My daughter is almost 34 and a mother of three small children of her own. It is a time when I get to watch her learning, struggling, achieving and reveling in both the challenges and the absolute joys of parenting and we come to a new understanding of each other. This week we had opportunity to talk about one of the ways in which something significant had happened between us that had really hurt her. It was an incident I don't recall, but she could recollect in minute detail. It was a time when I was not only unable to give her what she needed, but that my response to her caused her pain.
Over the years I have recalled the many times I believed myself a failure as a parent. In some ways I was gentle on myself given that my parenting journey began when I was only 17, and by the time I was 21, I had 2 children to raise on my own for most of their upbringing. I figure I did my best; well the best any woman could do at such an age on her own. However, I used to also feel guilty about my failings. I would carry around this damaging script that said because I was young and single I had to do everything twice as well as other people in order to be considered 'good enough'. My children went to private schools, even when that meant I had to really go without. They were always well dressed, even when that meant I didn't allow them much autonomy in choosing their own clothes. And they always, always had to wear shoes!
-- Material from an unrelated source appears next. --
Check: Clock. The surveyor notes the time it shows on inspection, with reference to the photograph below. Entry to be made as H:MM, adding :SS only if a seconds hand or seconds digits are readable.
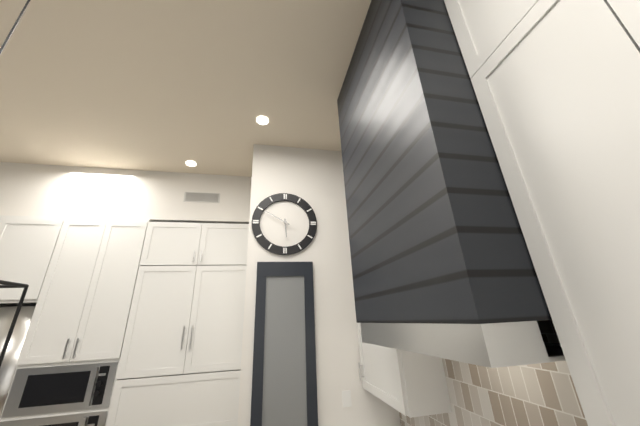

As I listened to the woundedness in my adult daughter, I was surprised to find that I wasn't feeling consumed with old familiar guilt. I was very sorry that I couldn't be what she needed at that time and that she was hurt, but mostly I was just very hopeful that she has been able to find other people to help heal the wounds I may have created, or those wounds she couldn't share with me.
I wished that I had known all the time that my children were growing up that I didn't need to carry so much guilt and negativity and that they would have so many other people in their lives to influence them and that everything didn't have to fall on me. I wish that when one of them came to me then, that I could respond as I can now; with compassion and love and hope and without defensiveness and fear of failing.
This week's conversation with my daughter made me realise something new about myself. I realised I am now able to incorporate into my own sense of self many of the philosophies that drive my work and my outlook toward other women; that is that we are not, or should not, be carrying total responsibility for the raising of our children. Our children do much better when they can be surrounded by as many people concerned for their welfare as possible. Our children need more than just their parents to look to for their understanding of the world and their own personal and spiritual growth. No woman should ever feel abandoned, alone, isolated, unsupported, discouraged or guilty on her mothering journey. All women should feel surrounded by helping hands, loving hearts and smiles pointed both toward her and toward her children. We need a village.